Keywords and Search Strings
The following keywords and search strings were used to search the reference databases and other sources:

  • Eye movements, dyslexia
  • Eye movement analysis to diagnose dyslexia
  • Dyslexia, eye movements, predictor variables
  • Dyslexia, eye movements

Databases and Resources
We searched ERIC for relevant resources. ERIC is a free online library of over 1.6 million citations of education research sponsored by the Institute of Education Sciences. Additionally, we searched Google Scholar and PsychInfo.

Reference Search and Selection Criteria

When we were searching and reviewing resources, we considered the following criteria:

  • Date of the publication: References and resources published for last 15 years, from 2003 to present, were include in the search and review.
  • Search Priorities of Reference Sources: Search priority is given to study reports, briefs, and other documents that are published and/or reviewed by IES and other federal or federally funded organizations, academic databases, including ERIC, EBSCO databases, JSTOR database, PsychInfo, PsychArticle, and Google Scholar.
  • Methodology: Following methodological priorities/considerations were given in the review and selection of the references: (a) study types - randomized control trials,, quasi experiments, surveys, descriptive data analyses, literature reviews, policy briefs, etc., generally in this order (b) target population, samples (representativeness of the target population, sample size, volunteered or randomly selected, etc.), study duration, etc. (c) limitations, generalizability of the findings and conclusions, etc.

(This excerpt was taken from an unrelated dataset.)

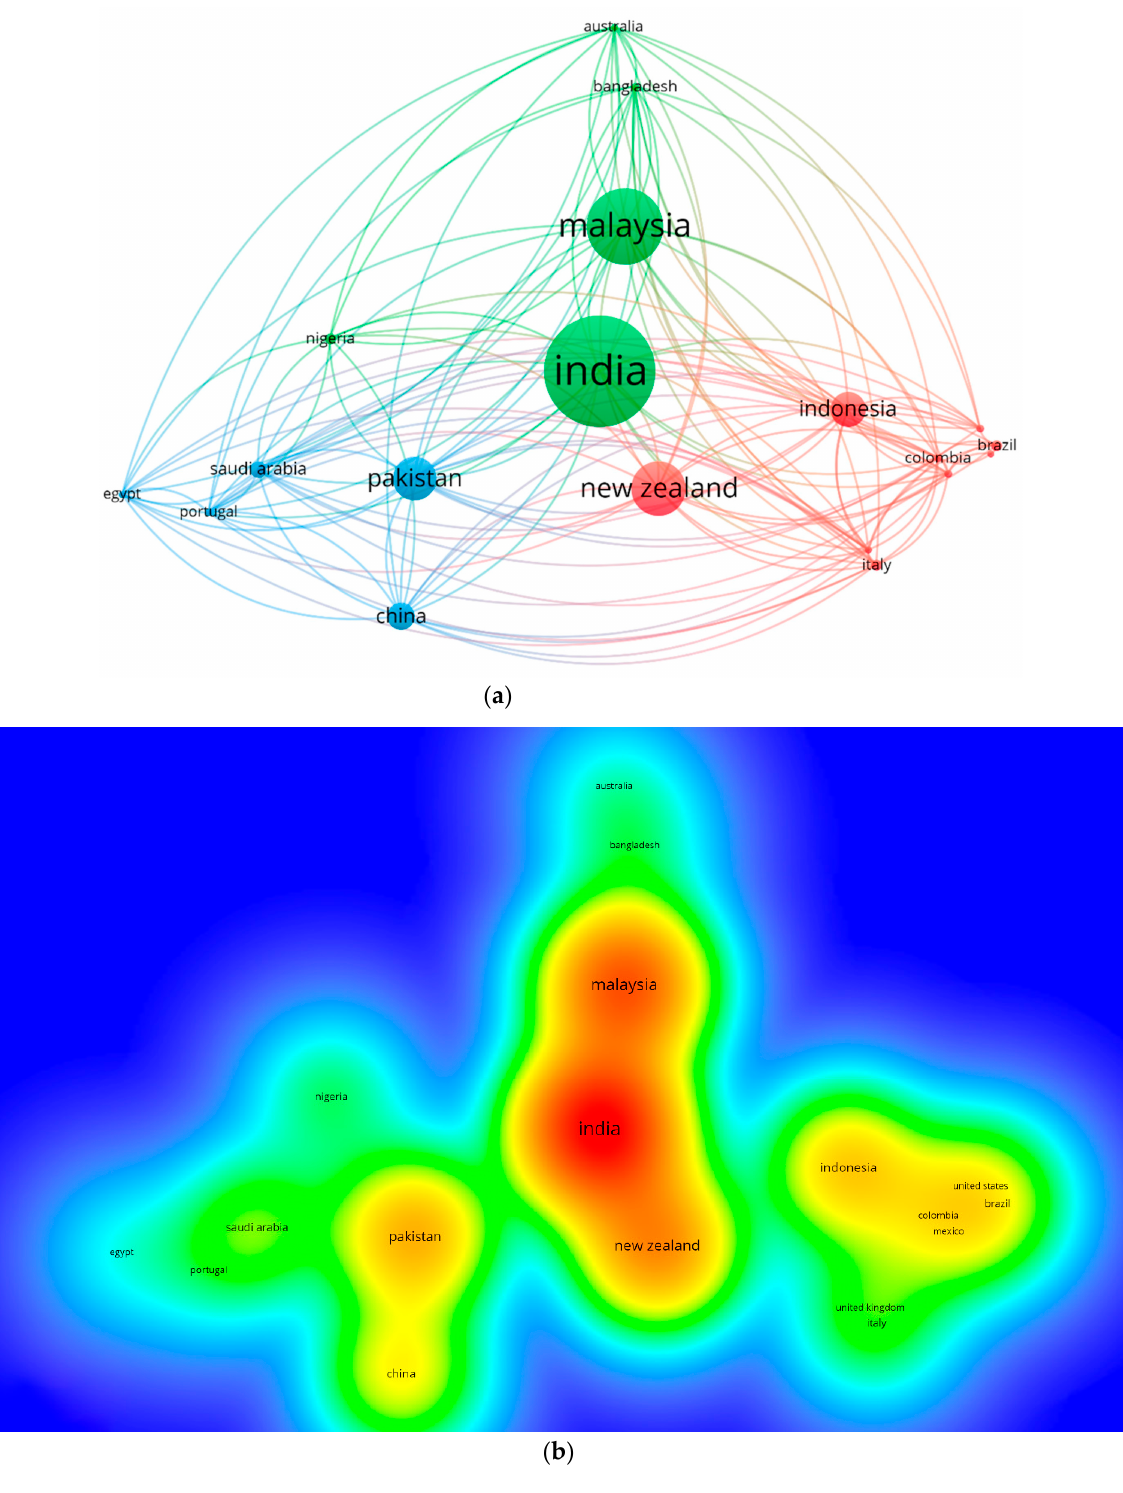
Figure 11. Scientific visualization of countries in the related research area up to 2022: ( a ) Network visualization. ( b ) Density visualization.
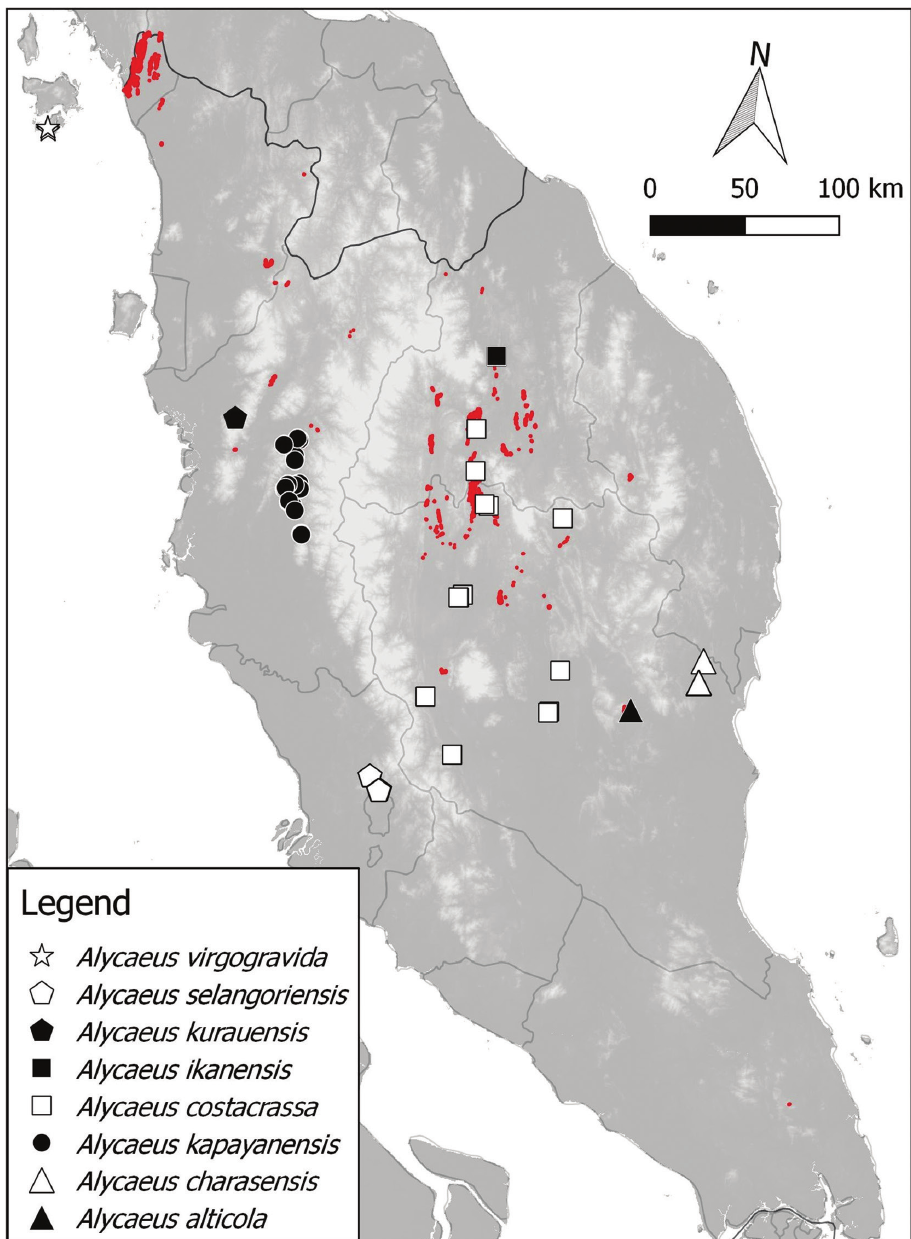
Figure 2. Distribution of 8 Alycaeus species in Peninsular Malaysia based on materials examined. Aly- caeus altispirus is not included in the maps because no specific locality was given for the materials exam- ined (see Discussion section under the species). Note the red areas are limestone karsts (derived from Liew et al.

This memorandum is one in a series of quick-turnaround responses to specific questions posed by educational stakeholders in the Southeast Region (Alabama, Florida, Georgia, Mississippi, North Carolina, and South Carolina), which is served by the Regional Educational Laboratory Southeast at Florida State University. This memorandum was prepared by REL Southeast under a contract with the U.S. Department of Education's Institute of Education Sciences (IES), Contract ED-IES-17-C-0011, administered by Florida State University. Its content does not necessarily reflect the views or policies of IES or the U.S. Department of Education nor does mention of trade names, commercial products, or organizations imply endorsement by the U.S. Government.